“Take care of your pennies and the dollars will look after themselves.”

My grandmother first shared that proverb with me while trying to impart some fiscal responsibility to a then-oblivious 5-year-old.

While that saying always stuck with me, it wasn’t a principle I ever really applied to my own relationship with money. In my twenties, despite earning a decent salary, I rarely had anything saved at the end of the year. I spent my money freely on the lifestyle I wanted for myself, and that occasionally meant living paycheck to paycheck.

Regretfully, I only started contributing to my RRSP in my thirties, and I frequently kick myself for not having started earlier. Had I taken advantage of my youth to leverage time and compounding growth, I would be much closer to my financial goals than I am today.

That said, during my twenties, when I was still using cash in my daily transactions (today I use debit and credit cards for nearly everything!), I developed a habit that would be the beginning of my future savings.

At the end of each day, I would empty my pockets of the loose change and dump it into a large mason jar.

Over the years, the jars of coins multiplied, and today I still have heaving jars of change that add up to a healthy sum that will one day be cashed in for a sweet vacation. This daily “savings” practice implied no real behavioural change on my part. I didn’t need to budget for it or curtail my spending habits, and since it was only costing me a buck or three each day, I hardly noticed it.

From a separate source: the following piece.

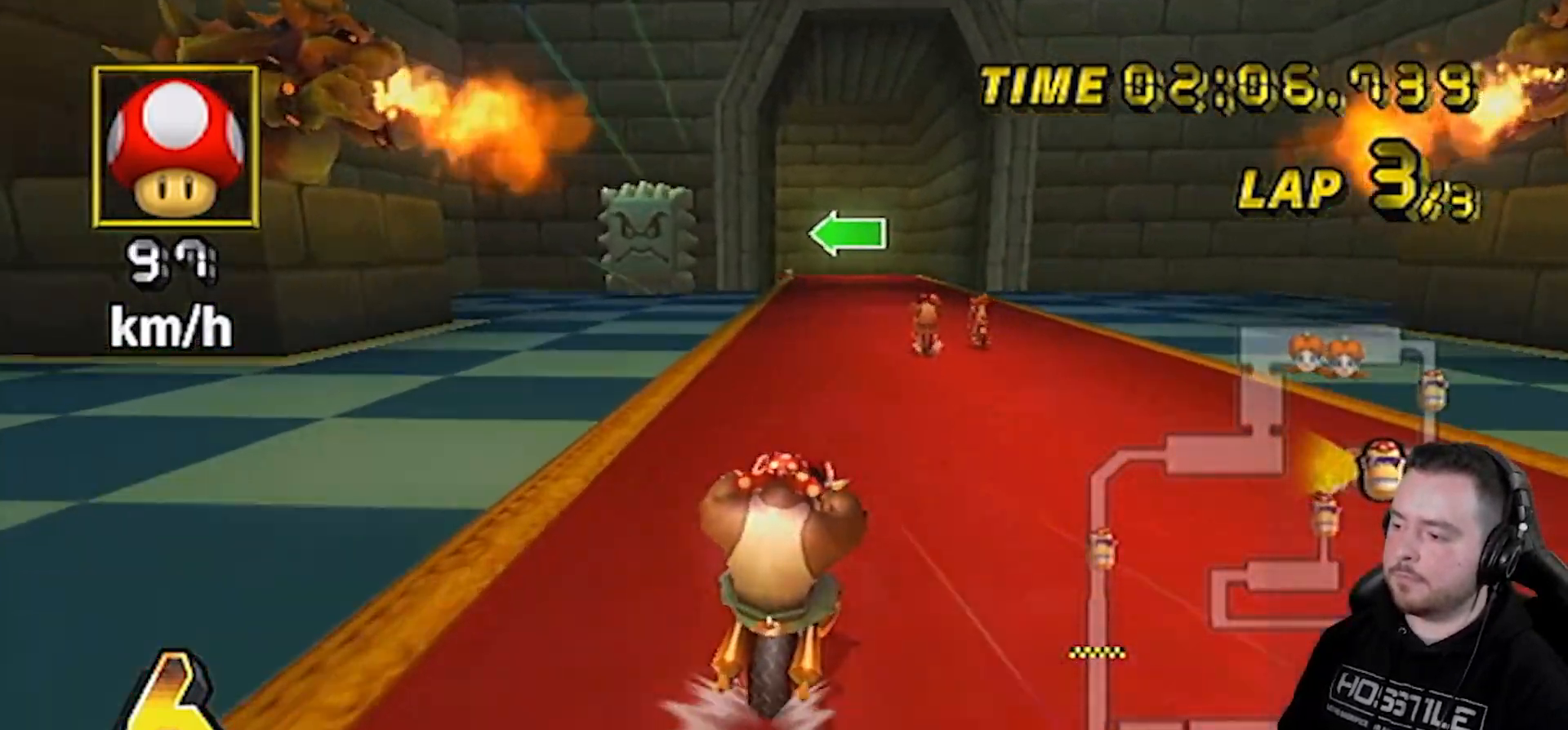
{"buttons": ["A"], "left_stick": "center", "right_stick": "center", "events": []}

I’ve been thinking a lot about this lately because I’ve started a new and exciting chapter in my life. I’m thrilled to announce that I’ve joined the team at Mylo, a young and innovative fintech startup that is on a mission to help millions of Canadians achieve their financial goals.

Mylo lets you invest spare change.

Mylo rounds up your purchases to the nearest dollar and invests the change in your personalized Mylo investment portfolio. For more about how Mylo works, check out our website.

There are a lot of reasons why I decided to join the Mylo team, but the most compelling of them is the company’s social mission of financial inclusion.

In a financial landscape where half of all millennials have less than $1,000 in savings, and where the gap between the haves and the have-nots is continually widening, Mylo is on a social mission to make saving and investing accessible to all Canadians, not just top earners.

In preparation for this role, I’ve spoken with many Canadians who have told me they aren’t currently saving or investing their money because they don’t think they can afford to or they don’t know how to go about it.

Mylo removes that barrier to entry, letting Canadians of all ages and incomes easily start investing with as little as $1.

Investing spare change is just the beginning.

I couldn’t be more excited about the road ahead. Mylo has an amazing team of financial experts, developers, product designers and data magicians who are coming up with innovative ways to use technology to help Canadians optimize their personal finances and achieve their financial goals.

It’s going to take a lot of creativity, collaboration and hard work to accomplish our goal of levelling the financial playing field for Canadians. As I ponder the challenge ahead, I’m reminded of my grandmother’s advice:

Focus on the little things and the big things will look after themselves.